Given records
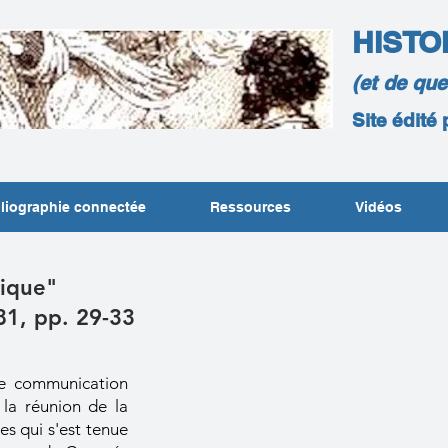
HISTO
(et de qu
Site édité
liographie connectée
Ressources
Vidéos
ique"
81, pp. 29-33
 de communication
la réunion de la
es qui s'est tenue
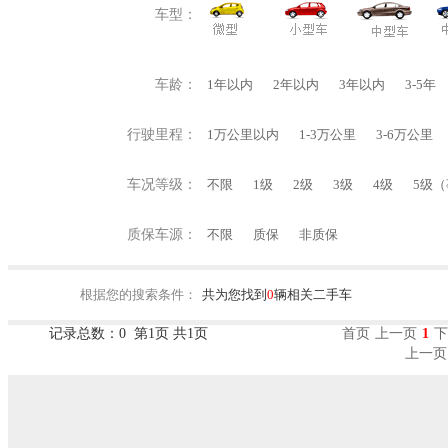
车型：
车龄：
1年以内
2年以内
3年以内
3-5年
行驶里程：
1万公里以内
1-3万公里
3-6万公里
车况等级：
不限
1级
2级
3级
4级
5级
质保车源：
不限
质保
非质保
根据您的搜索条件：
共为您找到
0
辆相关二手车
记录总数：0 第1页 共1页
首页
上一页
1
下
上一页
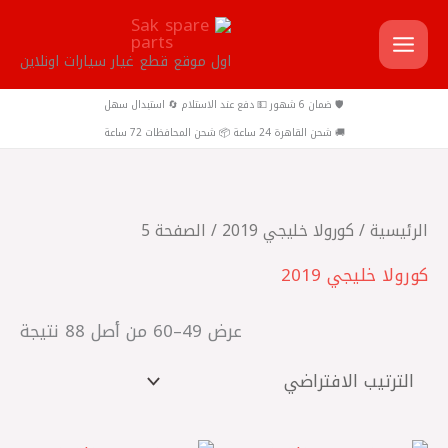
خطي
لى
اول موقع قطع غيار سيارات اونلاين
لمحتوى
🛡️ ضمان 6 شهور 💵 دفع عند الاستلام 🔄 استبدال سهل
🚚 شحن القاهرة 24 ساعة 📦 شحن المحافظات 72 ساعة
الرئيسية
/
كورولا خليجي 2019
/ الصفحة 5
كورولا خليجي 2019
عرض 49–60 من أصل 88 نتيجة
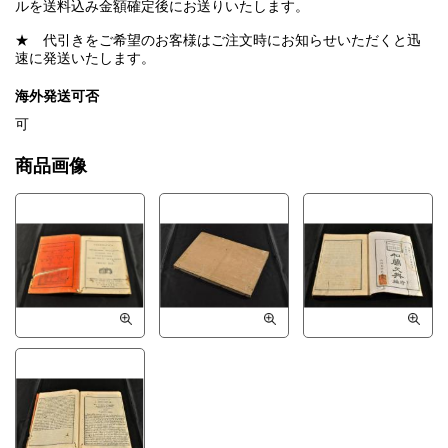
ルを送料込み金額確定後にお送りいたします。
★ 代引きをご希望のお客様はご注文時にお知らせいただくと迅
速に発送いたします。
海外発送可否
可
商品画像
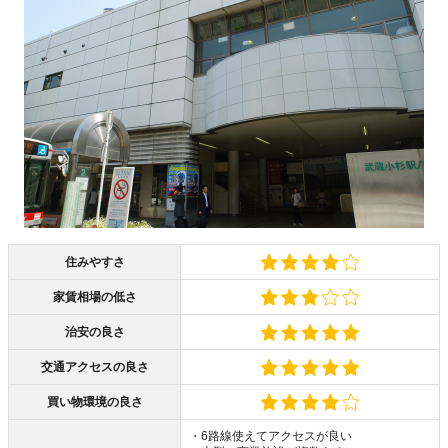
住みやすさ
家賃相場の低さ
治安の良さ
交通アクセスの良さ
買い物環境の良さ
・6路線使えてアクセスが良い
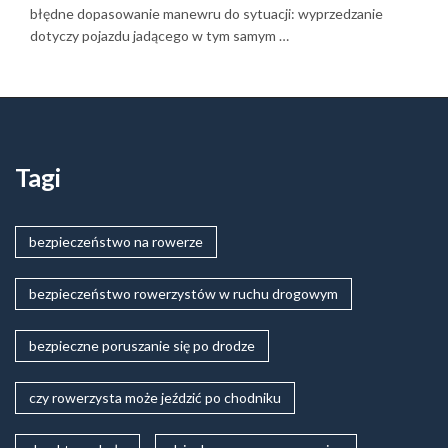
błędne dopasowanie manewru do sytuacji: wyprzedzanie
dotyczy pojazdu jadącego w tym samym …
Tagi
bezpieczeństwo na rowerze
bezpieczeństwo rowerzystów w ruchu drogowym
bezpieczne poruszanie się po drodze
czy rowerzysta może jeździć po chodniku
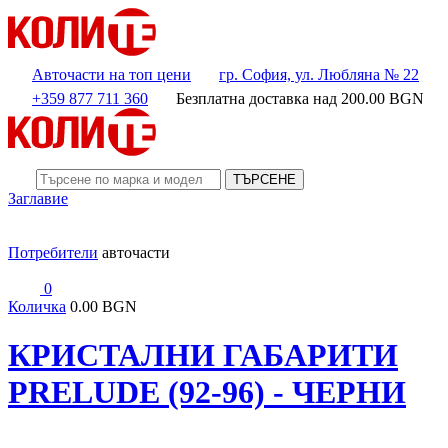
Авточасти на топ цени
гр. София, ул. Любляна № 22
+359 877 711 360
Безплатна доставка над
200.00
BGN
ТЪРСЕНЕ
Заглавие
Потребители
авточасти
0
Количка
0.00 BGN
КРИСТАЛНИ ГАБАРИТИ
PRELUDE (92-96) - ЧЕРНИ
---
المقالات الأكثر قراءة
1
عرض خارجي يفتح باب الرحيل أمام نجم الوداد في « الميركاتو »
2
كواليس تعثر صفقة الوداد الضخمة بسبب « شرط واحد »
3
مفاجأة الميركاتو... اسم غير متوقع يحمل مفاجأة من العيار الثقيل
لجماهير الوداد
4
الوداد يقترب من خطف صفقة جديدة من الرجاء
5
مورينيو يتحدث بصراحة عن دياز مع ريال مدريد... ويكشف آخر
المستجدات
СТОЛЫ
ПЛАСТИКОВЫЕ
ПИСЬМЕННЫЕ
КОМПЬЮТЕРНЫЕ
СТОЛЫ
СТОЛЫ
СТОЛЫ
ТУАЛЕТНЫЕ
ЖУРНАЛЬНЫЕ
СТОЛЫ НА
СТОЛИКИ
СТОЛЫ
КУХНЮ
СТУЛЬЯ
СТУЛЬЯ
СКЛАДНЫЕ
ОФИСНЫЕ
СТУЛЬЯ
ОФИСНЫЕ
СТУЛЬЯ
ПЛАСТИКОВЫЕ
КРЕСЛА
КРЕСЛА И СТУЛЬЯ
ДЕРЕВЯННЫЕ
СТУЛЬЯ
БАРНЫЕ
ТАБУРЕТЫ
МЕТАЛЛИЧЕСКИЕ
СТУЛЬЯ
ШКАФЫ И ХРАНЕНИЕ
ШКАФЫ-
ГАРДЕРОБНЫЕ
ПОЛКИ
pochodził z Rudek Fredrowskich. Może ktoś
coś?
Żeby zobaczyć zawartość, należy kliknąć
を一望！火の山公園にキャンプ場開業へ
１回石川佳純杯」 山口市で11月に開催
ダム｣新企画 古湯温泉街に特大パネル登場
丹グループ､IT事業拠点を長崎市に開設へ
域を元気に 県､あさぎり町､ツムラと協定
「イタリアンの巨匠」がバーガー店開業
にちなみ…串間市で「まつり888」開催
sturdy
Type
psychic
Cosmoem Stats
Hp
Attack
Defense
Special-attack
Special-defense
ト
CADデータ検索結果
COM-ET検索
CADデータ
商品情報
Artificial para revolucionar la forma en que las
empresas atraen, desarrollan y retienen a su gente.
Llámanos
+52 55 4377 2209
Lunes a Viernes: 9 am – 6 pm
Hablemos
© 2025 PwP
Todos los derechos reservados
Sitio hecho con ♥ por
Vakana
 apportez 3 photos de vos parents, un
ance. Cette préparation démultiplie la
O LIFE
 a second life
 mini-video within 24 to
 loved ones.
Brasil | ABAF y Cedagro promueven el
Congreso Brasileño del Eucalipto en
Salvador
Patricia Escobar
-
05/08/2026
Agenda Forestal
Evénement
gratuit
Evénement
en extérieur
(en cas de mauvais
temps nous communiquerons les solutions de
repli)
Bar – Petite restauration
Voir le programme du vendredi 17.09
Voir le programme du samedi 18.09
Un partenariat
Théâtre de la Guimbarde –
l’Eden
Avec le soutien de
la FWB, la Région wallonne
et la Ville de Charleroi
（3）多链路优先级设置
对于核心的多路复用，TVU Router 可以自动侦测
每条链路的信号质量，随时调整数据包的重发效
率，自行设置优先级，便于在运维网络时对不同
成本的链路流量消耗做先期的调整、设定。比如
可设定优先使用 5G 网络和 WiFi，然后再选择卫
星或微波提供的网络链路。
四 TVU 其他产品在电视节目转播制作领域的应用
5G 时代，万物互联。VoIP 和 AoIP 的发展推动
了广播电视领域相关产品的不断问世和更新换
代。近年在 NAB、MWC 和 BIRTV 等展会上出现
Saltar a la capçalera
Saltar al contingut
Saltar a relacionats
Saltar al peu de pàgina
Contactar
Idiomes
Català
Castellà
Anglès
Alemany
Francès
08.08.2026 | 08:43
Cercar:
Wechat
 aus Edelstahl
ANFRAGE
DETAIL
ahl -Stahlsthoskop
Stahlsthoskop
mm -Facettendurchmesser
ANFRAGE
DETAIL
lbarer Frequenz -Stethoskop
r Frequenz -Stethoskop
* * *
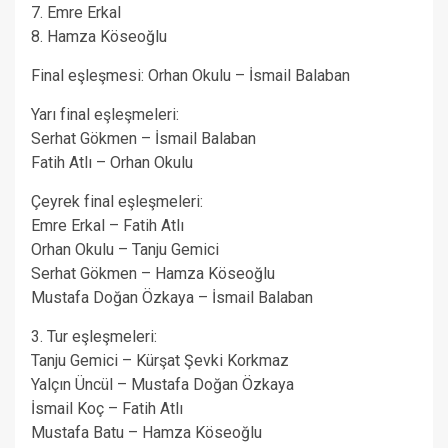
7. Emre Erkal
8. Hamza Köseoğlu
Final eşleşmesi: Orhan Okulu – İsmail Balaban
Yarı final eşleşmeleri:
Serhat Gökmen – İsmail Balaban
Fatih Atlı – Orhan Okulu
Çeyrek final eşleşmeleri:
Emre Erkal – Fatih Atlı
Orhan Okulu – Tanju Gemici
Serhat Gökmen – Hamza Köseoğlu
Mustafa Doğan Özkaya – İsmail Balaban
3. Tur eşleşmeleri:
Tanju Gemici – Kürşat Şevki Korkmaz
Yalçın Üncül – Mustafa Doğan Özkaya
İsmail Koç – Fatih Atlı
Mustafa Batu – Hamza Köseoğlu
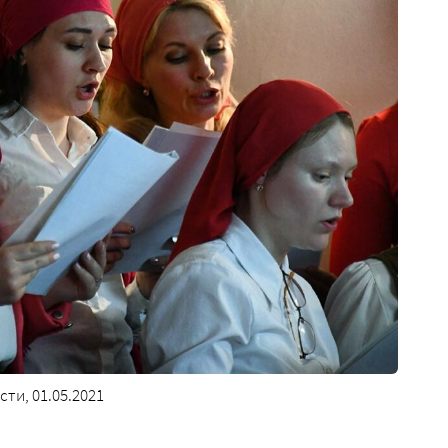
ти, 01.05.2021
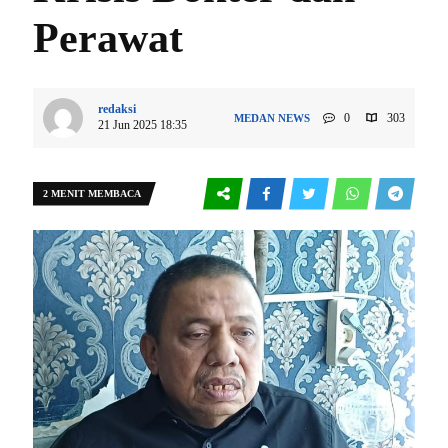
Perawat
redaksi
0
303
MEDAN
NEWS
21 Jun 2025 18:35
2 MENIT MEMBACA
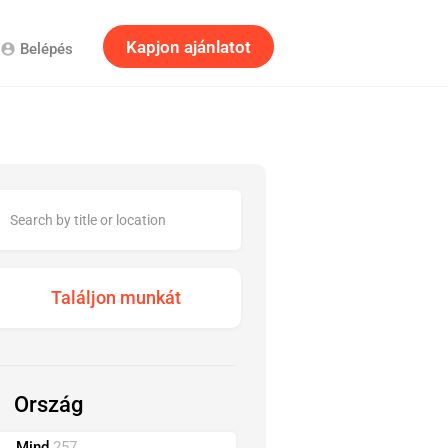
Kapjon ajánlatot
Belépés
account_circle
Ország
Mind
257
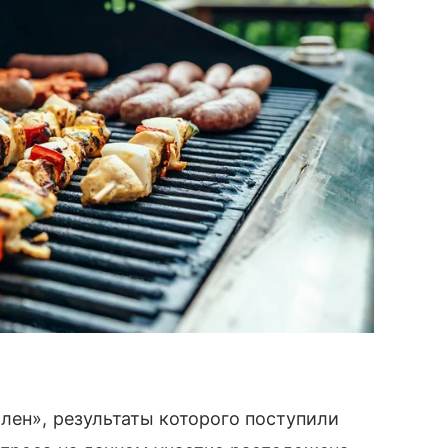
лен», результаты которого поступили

Goal of the exercise
Above are the records; restate exactly the lines from the one containing "Fatih Atlı – Orhan Okulu" through the one containing "результаты которого поступили", keeping pictures out.

Exercise solution
Fatih Atlı – Orhan Okulu
Çeyrek final eşleşmeleri:
Emre Erkal – Fatih Atlı
Orhan Okulu – Tanju Gemici
Serhat Gökmen – Hamza Köseoğlu
Mustafa Doğan Özkaya – İsmail Balaban
3. Tur eşleşmeleri:
Tanju Gemici – Kürşat Şevki Korkmaz
Yalçın Üncül – Mustafa Doğan Özkaya
İsmail Koç – Fatih Atlı
Mustafa Batu – Hamza Köseoğlu
ти, 01.05.2021
Perawat
redaksi
0
303
MEDAN
NEWS
21 Jun 2025 18:35
2 MENIT MEMBACA
Kapjon ajánlatot
Belépés
account_circle
Ország
Mind
257
лен», результаты которого поступили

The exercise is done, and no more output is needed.